“Deep Sea Fish,” by Chi Hui (translated by Brian Bies) is a novelet from the March/April 2018 issue of the Magazine of Fantasy and Science Fiction. At its core, it’s a story about what it means to be human, and what it means to reach for the stars.
Many of us SFF nerds grew up familiar with “The Martian Chronicles;” stories about the inhabitants of other planets interacting with, or being discovered long dead by, humans are a staple of SFF. “Deep Sea Fish” features a galaxy spanning civilization (not carbon based!) that has flourished on other planets and then vanished. Human archeologists studying ancient alien artifacts and remains are absolutely a strongly present theme in this genre, and in “Deep Sea Fish” there’s a group that’s moving quickly to study an area of interest on Titan before a company comes in to terraform the area, and melt it all… as opposed to coming in to build a new high way or condo and bulldozing it all..
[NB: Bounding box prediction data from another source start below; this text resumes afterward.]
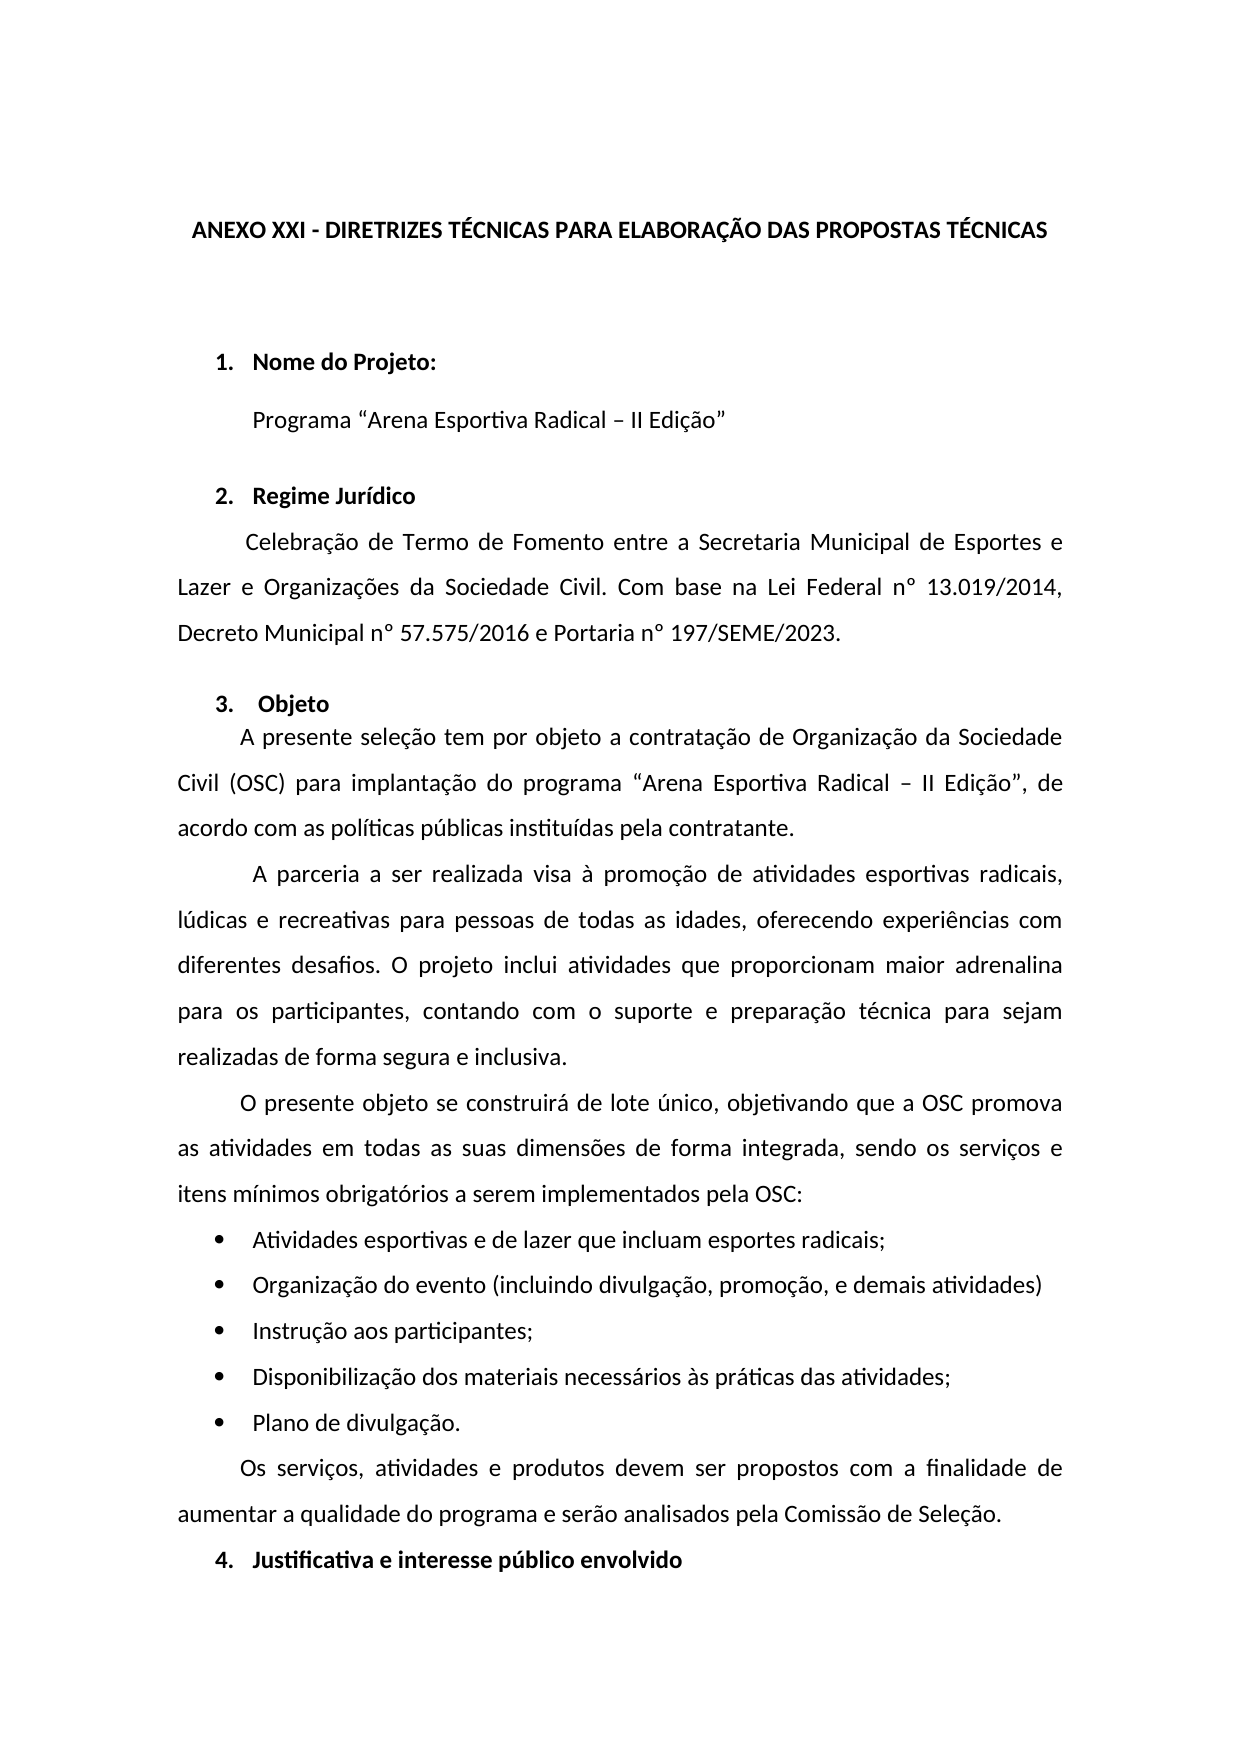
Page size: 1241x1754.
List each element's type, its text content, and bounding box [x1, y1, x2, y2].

list Plano de divulgação. [215, 1407, 1063, 1437]
text A parceria a ser realizada visa à promoção de atividades esportivas radicais, lúdicas e recreativas para pessoas de todas as idades, oferecendo experiências com diferentes desafios. O projeto inclui atividades que proporcionam maior adrenalina para os participantes, contando com o suporte e preparação técnica para sejam realizadas de forma segura e inclusiva. [177, 858, 1063, 1072]
list Regime Jurídico [215, 480, 1063, 511]
text ANEXO XXI - DIRETRIZES TÉCNICAS PARA ELABORAÇÃO DAS PROPOSTAS TÉCNICAS [177, 214, 1063, 245]
list Disponibilização dos materiais necessários às práticas das atividades; [215, 1361, 1063, 1392]
list Organização do evento (incluindo divulgação, promoção, e demais atividades) [215, 1270, 1063, 1300]
text Programa “Arena Esportiva Radical – II Edição” [252, 404, 1063, 435]
text O presente objeto se construirá de lote único, objetivando que a OSC promova as atividades em todas as suas dimensões de forma integrada, sendo os serviços e itens mínimos obrigatórios a serem implementados pela OSC: [177, 1087, 1063, 1209]
text Celebração de Termo de Fomento entre a Secretaria Municipal de Esportes e Lazer e Organizações da Sociedade Civil. Com base na Lei Federal nº 13.019/2014, Decreto Municipal nº 57.575/2016 e Portaria nº 197/SEME/2023. [177, 526, 1063, 648]
list Instrução aos participantes; [215, 1315, 1063, 1346]
list Nome do Projeto: [215, 347, 1063, 377]
text A presente seleção tem por objeto a contratação de Organização da Sociedade Civil (OSC) para implantação do programa “Arena Esportiva Radical – II Edição”, de acordo com as políticas públicas instituídas pela contratante. [177, 721, 1063, 843]
list Objeto [215, 688, 1063, 718]
text Os serviços, atividades e produtos devem ser propostos com a finalidade de aumentar a qualidade do programa e serão analisados pela Comissão de Seleção. [177, 1453, 1063, 1529]
list Atividades esportivas e de lazer que incluam esportes radicais; [215, 1224, 1063, 1254]
list Justificativa e interesse público envolvido [215, 1544, 1063, 1574]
The science in this novelet is a little bit shaky, one of the things where you just have to nod and enjoy the substance of the story and the themes it contains. What makes humans different from the aliens who once populated other planets, moons? Why have humans been so slow to explore the stars, as compared to the aliens who we have yet to meet? How has our slowness- and our birth and growth on earth– affected us and our ability to explore, our attitudes toward exploring? Humans aren’t shallow water fish, able to skip from pool to pool and spread our numbers further. We are deep sea fish, only able to travel to new places when we take our environment with us… and taking our environment with us can destroy the places we settle.
As hard science this is, perhaps, a failure. But as a good story it’s a lot of thoughtful fun.